4. Build a customer success early warning system
As the name suggests, most SaaS companies have a customer success team whose role is to ensure clients succeed and therefore mitigate churn. To achieve this goal, customer success teams need to identify, track and defend against red flag metrics - the numbers which indicate if a client is likely to churn (usage rates, last login date and customer satisfaction are potential examples).

By tracking user behaviour it becomes easier to predict when someone is at risk of churning. Casey Armstrong, chief marketing office (CMO) at ShipBob sums it up well, “Before cancellation ever happens, there are clear signals that a customer is in danger of churning.” He adds, “Engagement lags, and your product or service goes from an everyday occurrence to being used once a week, then once a month. Finally, they decide it’s a waste of money altogether.”

Intercom’s Des Traynor shares a similar outlook, “Typically customers gradually stop using products, from using it every morning to every week to once a month...At some point down the road you’ll remember you’re paying for something you don’t need and don’t use, and then you ‘churn’, even though the decision was made months ago.”

It’s hard to prescribe exactly what the right red flag metrics will be, (although ZOKRI lists 16 in this blog post) - instead, you should look at customers that have churned and identify trends between them. Then it’s time to act. You need to invest time in both the discovery and then running programmes to defend against red flag metrics.

5. Request an annual or multi-year commitment
One foolproof way to lower churn is by reducing the frequency of renewals - this can best be achieved by requesting an annual or multi-year commitment from clients. The chart below shows that SaaS companies with annual contracts report lower churn than those with monthly contracts - by requesting an annual or multi-year deal over monthly (or contractless), you’re reducing the number of purchasing decisions per year and therefore, opportunities to churn.

annual-contracts-reduce-churn.png

Source: ProfitWell

While this is an effective approach, it obviously needs to be acceptable within your market. The good news is that as SaaS companies grow there’s often a move towards enterprise clients, which typically means larger ACV, as well as switching from monthly billing to annual or multi-year. The chart below shows that products with smaller ACV tend to be on monthly contracts and larger ACV products have multi-year deals.

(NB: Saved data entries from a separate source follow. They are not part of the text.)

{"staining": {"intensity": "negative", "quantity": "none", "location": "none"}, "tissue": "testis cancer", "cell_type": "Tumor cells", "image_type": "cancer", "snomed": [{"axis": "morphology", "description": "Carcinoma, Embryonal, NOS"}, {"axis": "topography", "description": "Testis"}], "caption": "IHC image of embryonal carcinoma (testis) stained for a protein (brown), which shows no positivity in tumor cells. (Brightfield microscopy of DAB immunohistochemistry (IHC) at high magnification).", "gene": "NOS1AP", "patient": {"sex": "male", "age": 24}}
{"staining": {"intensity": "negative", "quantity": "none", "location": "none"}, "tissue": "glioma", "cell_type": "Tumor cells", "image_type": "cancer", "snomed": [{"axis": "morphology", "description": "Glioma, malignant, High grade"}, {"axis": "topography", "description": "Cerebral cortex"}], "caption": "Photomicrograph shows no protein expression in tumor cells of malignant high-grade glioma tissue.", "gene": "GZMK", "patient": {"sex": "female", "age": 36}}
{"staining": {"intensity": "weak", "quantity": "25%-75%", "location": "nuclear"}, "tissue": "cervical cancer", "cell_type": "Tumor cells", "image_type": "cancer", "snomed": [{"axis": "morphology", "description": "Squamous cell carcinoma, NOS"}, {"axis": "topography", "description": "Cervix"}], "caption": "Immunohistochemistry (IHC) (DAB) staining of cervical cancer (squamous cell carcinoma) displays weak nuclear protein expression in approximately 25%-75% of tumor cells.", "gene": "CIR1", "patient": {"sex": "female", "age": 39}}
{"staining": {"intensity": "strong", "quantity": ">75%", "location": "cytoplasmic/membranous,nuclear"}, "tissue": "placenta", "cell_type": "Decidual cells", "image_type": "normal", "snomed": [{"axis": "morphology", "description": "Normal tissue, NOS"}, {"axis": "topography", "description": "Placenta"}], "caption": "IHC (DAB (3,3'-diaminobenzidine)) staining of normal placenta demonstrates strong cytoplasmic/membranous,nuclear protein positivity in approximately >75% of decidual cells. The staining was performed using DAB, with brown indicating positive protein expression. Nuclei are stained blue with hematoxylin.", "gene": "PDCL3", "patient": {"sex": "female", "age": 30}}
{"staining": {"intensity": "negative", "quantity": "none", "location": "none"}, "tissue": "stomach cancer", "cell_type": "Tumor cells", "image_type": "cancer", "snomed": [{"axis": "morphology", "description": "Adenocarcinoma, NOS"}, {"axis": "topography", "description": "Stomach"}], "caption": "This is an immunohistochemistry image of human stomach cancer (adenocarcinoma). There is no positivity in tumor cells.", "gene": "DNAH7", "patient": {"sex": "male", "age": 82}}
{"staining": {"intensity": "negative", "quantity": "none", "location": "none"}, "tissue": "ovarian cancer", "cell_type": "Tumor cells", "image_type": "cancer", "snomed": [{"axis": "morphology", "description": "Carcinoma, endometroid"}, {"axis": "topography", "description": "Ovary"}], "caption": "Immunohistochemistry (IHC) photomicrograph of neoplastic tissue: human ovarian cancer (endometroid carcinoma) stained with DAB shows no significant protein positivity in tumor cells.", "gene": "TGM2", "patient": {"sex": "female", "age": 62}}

contract-length-segmented-by-acv.png

Source: SaaS Capital

Once more, you also need to consider your company’s growth stage - if you’re still finding product/market fit, giving customers the option to up sticks and leave each month can provide you with invaluable feedback much more quickly than an annual contract.

It’s also important to understand when is the appropriate time to request a longer commitment. Discounting is a big challenge within the SaaS industry, so companies typically request a longer contract in exchange for giving a discount. Subsequently, understanding how and when to discount is literally one of the quickest and easiest ways to maximise or damage revenue potential. If you do find yourself in a negotiation, it is advisable to take a “give-to-get” approach and request a greater commitment (more product, multi-year contract, payment upfront) in return for a discount.

Although, customer success teams speak with clients day in, day out, increasing retention really is a team sport - each and every employee has an important part to play. The best and indeed, only way to retain clients for the long term is to continually provide value. Like a lot of important lessons, it’s easier said than done, but the leading SaaS companies of today and tomorrow understand that retention is the new frontier of growth. How is your business tackling the twin challenges of reducing churn and increasing the value it provides? The time to act was yesterday.